Среди нас ходила легенда об одной могиле и памятнике на ней. Памятник был выполнен в виде ствола дерева с обрубленными сучьями, вокруг которого была обвита змея. Рассказывали, что когда гроб опускали могилу, вокруг него обвилась змея и теперь каждый вечер она выползает из-под земли. Этого кладбища в Кулдиге давно нет. На его месте разбили парк, но этот памятник со змеёй стоит и сегодня. Как оказалось, это был памятник кулдигскому аптекарю.


В первые послевоенные годы мама летом часто отправляла меня на хутор в Снепеле. Мне там нравилось. У меня был круг своих обязанностей по хозяйству. Принести дрова, воду, сходить в погреб, принести картошку, варенье, соленья. Погреб был огромным. Сферические своды сделаны из красного кирпича с металлическими балками. Помню, как с трофейным фонариком с меняющимися светофильтрами спускался по металлической лестнице вниз. В погребе в моём воображении разыгрывались разные приключения, которые заканчивались очередной дегустацией каких-то вкусностей.

_Выдержки из записей:_
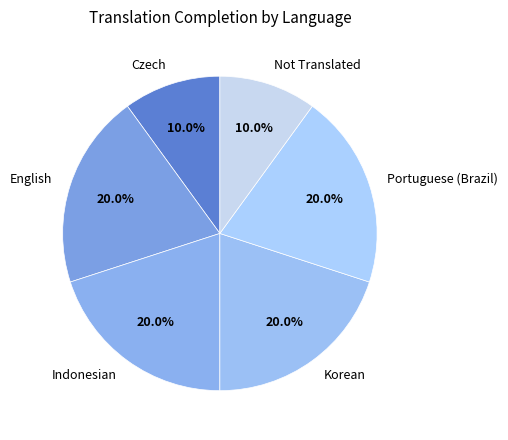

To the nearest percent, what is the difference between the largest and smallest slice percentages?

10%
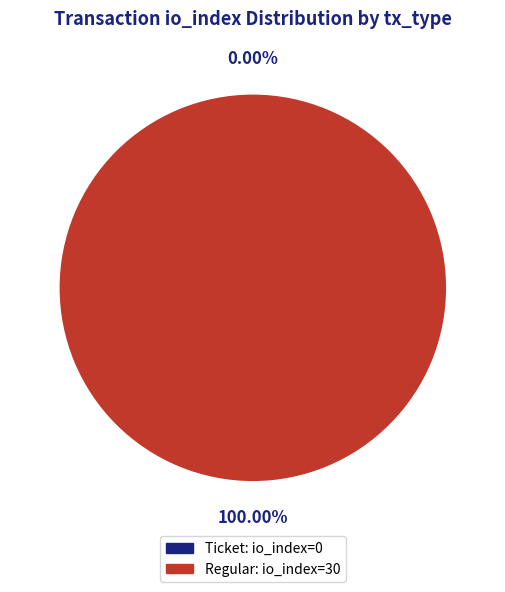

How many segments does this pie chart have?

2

--

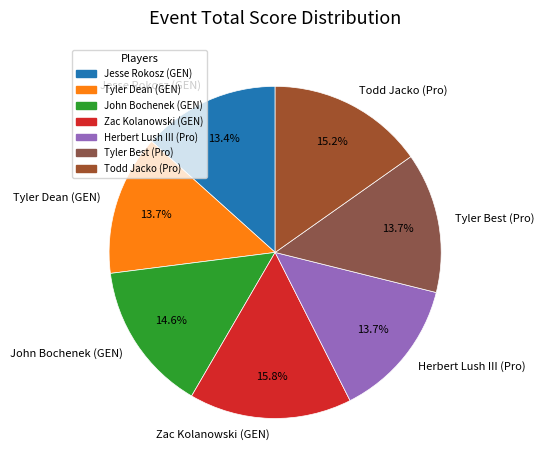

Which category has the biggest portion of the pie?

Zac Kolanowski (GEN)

_Что сделать:_
a: Ответьте на вопросы по рассказу о Кулдиге и Снепеле, пометив ответы теми же знаками:
(i) Как был выполнен памятник на могиле?
(ii) Что разбили на месте кладбища в Кулдиге?
(iii) Из чего сделаны своды погреба на хуторе?
b: Продолжите, пожалуйста, рассказ о Кулдиге и Снепеле после его последнего предложения.

_Ответы:_
a:
(i) В виде ствола дерева с обрубленными сучьями, вокруг которого обвита змея.
(ii) Парк.
(iii) Из красного кирпича с металлическими балками.

b:
Помню глубокий колодец во дворе, с которым я разговаривал и который отвечал мне эхом.

По утрам Фогеля kungs, как его все называли, выводил лошадей, поил их, выкатывал во двор телегу или бричку в зависимости от предстоящих дел, разговаривал с лошадьми, запрягая их, надевал на холку лошади торбу с овсом и уходил в дом готовиться к поездке в город.

Мне нравилось наблюдать за его действиями, особенно когда он надевал рассупоненный хомут с присказками: «Ну! Шевелись, ленивая!» Хомут пропихивался на холку, разворачивался «с головы на ноги», затем медленно и аккуратно шнуровался. Важно было правильно его надеть и подвязать к оглоблям. У лошади на хомут идёт главное тяговое усилие.

Моей обязанностью было поддерживать оглобли, когда в определённом порядке к сбруе крепилась телега или бричка.

Ездил Фогель всегда на двойке лошадей и объяснял мне это своим крестьянским умом просто: «Нам с тобой вдвоём легче выкатить телегу во двор, также и лошадям вдвоём легче!»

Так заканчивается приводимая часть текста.